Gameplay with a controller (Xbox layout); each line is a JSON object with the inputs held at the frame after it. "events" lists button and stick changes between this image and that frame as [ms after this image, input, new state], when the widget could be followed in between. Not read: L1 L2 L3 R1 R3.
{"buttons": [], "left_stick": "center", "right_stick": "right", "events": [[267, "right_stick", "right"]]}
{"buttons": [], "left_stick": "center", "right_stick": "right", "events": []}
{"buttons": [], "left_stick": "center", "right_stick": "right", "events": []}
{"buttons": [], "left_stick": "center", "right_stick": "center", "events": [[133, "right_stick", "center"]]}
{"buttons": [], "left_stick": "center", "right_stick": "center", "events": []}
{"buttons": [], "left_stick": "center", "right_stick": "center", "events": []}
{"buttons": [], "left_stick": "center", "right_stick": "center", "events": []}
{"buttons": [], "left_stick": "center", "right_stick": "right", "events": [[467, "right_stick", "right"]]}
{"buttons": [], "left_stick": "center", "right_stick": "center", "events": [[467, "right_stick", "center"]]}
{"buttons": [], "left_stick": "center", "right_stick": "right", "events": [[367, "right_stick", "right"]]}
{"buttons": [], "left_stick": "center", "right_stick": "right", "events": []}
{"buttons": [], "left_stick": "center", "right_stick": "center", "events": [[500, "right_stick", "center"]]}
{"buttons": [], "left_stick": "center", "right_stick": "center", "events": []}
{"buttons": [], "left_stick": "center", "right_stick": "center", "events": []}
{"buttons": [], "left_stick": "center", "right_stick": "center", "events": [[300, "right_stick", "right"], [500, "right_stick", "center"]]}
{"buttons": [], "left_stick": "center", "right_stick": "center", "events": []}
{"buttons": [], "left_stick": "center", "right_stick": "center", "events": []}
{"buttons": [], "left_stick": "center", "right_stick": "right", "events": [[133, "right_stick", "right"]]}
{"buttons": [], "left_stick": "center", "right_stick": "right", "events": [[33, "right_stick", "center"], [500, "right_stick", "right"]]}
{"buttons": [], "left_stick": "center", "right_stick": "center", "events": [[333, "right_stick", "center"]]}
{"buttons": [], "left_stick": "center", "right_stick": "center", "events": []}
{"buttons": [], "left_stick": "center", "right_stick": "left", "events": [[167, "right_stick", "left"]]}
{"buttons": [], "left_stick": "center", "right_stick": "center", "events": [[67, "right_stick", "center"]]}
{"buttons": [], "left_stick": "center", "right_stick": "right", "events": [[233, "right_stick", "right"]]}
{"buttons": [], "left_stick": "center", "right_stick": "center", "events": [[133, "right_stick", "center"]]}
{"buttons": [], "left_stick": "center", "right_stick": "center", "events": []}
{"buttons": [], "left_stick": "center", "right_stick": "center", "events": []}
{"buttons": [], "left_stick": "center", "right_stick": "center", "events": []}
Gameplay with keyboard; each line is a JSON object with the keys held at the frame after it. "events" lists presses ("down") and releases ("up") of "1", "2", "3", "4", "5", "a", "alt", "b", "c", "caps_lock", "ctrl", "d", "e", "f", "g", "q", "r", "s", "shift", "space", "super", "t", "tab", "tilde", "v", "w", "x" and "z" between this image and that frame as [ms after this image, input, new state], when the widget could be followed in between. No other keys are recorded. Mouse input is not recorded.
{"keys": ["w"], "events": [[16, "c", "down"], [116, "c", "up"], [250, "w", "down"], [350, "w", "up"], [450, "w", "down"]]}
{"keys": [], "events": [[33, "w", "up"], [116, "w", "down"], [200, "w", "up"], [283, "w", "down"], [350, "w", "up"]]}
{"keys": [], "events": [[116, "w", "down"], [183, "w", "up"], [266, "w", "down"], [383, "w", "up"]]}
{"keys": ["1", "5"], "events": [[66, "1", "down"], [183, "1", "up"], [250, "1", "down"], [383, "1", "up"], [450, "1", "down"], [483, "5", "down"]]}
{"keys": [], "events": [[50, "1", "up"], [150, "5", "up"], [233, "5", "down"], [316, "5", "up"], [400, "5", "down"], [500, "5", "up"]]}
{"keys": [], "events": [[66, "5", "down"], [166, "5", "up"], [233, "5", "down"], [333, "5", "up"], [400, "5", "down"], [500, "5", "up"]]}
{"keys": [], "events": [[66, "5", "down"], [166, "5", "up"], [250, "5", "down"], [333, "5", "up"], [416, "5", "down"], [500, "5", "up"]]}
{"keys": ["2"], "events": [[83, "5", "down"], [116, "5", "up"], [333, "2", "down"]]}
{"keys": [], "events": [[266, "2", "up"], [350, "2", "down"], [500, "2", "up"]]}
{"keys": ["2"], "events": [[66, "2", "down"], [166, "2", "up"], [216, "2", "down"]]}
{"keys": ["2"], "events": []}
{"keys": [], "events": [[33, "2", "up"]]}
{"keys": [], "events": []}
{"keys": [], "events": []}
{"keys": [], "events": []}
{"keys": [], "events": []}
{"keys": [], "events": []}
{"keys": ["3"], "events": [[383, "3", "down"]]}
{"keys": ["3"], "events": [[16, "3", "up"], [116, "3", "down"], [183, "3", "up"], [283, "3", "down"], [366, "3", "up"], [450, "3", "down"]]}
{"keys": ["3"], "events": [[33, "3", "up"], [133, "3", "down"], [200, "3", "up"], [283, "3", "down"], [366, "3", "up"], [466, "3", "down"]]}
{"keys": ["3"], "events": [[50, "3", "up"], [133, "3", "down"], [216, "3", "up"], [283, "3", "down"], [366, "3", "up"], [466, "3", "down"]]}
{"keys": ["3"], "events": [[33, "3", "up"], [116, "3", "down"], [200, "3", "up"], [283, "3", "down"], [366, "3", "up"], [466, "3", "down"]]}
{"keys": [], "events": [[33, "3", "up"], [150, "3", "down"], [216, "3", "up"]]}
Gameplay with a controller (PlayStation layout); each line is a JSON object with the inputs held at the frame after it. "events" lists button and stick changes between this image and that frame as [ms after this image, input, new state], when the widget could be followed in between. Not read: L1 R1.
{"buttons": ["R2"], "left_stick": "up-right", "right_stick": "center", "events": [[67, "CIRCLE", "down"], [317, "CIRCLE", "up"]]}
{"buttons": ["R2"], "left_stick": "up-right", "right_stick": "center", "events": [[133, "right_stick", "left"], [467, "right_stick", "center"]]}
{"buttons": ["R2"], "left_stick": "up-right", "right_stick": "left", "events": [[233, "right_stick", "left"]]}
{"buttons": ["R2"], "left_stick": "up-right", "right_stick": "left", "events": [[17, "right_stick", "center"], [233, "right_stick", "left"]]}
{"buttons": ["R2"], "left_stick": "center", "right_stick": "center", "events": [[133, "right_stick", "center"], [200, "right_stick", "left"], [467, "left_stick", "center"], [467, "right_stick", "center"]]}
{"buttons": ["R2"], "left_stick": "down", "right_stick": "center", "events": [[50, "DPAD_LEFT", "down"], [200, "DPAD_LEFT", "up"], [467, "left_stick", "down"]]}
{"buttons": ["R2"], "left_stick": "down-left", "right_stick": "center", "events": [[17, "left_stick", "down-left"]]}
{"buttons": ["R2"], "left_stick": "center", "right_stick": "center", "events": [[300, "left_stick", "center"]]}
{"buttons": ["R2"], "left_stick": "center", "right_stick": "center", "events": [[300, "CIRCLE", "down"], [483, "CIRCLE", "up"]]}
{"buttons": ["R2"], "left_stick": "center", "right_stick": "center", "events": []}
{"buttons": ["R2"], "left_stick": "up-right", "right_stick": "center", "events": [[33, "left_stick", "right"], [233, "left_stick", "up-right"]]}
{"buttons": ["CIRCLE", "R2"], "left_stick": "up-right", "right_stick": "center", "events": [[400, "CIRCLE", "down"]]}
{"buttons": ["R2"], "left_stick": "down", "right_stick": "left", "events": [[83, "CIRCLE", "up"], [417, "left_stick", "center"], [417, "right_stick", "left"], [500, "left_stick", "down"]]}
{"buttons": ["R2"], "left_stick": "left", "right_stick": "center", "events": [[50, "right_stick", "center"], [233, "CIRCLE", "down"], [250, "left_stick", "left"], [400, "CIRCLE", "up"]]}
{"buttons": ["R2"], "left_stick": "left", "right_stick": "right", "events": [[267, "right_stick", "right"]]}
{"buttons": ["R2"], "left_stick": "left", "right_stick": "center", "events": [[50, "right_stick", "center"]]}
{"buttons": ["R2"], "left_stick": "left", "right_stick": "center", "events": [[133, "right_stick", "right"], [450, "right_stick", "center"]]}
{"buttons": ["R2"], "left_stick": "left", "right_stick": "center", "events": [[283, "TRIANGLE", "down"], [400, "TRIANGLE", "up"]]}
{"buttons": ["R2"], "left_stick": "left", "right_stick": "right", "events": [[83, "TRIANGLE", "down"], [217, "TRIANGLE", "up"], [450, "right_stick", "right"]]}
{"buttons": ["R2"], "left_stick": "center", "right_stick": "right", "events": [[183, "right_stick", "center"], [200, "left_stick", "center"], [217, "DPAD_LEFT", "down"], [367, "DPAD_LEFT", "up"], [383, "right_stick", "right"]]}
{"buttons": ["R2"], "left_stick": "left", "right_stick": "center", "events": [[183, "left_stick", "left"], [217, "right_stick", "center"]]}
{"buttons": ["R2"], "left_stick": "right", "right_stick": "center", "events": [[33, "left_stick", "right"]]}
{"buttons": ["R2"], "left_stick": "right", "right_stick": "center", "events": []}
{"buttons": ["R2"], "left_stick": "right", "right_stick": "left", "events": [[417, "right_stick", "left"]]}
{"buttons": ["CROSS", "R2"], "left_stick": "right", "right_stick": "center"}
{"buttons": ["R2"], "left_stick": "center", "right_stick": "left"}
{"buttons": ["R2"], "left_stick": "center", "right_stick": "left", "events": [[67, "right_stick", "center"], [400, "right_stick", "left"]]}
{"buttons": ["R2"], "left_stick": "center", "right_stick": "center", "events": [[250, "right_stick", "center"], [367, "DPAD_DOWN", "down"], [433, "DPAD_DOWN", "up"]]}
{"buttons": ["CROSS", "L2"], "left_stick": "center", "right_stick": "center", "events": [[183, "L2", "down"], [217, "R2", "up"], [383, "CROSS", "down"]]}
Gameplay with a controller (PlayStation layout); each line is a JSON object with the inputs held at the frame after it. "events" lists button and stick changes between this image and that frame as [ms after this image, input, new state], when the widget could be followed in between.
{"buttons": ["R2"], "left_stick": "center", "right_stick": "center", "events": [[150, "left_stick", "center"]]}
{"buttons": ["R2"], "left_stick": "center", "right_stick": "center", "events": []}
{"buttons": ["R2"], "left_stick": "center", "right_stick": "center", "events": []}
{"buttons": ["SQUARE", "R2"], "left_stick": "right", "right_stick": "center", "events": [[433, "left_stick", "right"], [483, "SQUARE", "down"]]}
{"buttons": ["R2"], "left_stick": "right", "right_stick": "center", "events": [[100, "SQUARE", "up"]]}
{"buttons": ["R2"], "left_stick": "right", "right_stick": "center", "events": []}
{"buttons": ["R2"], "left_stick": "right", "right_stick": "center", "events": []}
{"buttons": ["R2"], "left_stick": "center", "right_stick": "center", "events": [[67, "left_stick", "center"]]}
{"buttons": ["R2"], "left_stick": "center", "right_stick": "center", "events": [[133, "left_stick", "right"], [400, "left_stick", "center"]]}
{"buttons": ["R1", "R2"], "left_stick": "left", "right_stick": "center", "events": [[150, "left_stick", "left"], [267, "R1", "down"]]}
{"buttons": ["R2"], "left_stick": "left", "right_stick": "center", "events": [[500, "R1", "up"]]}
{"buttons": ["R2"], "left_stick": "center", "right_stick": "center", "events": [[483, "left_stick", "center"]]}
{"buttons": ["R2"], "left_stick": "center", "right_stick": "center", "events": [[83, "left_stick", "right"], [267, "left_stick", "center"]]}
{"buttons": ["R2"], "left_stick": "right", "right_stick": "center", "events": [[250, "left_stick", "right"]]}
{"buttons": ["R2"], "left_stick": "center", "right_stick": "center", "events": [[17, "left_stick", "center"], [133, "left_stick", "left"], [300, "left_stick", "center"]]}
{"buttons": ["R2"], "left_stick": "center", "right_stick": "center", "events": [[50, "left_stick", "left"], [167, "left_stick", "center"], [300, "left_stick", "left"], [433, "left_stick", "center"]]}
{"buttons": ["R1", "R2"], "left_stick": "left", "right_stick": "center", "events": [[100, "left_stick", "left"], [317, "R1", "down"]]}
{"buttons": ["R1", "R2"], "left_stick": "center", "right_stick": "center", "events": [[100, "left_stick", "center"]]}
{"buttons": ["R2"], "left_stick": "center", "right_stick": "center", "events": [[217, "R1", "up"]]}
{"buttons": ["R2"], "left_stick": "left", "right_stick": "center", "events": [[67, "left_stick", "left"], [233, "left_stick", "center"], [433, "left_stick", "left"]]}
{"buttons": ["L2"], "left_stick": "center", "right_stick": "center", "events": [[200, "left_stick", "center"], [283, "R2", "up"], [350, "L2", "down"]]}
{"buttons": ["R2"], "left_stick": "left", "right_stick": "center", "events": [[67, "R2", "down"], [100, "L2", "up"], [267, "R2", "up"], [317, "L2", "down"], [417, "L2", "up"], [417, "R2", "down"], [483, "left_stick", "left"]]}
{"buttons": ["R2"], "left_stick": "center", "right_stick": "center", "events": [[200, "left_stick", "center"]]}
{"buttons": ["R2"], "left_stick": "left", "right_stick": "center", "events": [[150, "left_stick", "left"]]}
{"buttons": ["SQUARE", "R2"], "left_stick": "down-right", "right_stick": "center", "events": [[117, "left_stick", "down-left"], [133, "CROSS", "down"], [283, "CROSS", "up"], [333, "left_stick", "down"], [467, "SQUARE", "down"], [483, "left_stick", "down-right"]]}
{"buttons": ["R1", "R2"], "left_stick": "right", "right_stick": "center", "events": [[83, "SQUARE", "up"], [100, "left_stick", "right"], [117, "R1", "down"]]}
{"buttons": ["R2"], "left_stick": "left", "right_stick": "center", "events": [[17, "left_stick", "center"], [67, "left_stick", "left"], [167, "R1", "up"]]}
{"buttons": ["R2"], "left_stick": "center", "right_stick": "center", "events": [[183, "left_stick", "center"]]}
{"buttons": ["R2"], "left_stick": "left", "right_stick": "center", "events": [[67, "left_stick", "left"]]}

→ **WHAT YOU ARE ASKED TO DO**
Filter the entries and copy each line with "read".

→ **RESPONSE AREA**
Gameplay with a controller (Xbox layout); each line is a JSON object with the inputs held at the frame after it. "events" lists button and stick changes between this image and that frame as [ms after this image, input, new state], when the widget could be followed in between. Not read: L1 L2 L3 R1 R3.
Gameplay with a controller (PlayStation layout); each line is a JSON object with the inputs held at the frame after it. "events" lists button and stick changes between this image and that frame as [ms after this image, input, new state], when the widget could be followed in between. Not read: L1 R1.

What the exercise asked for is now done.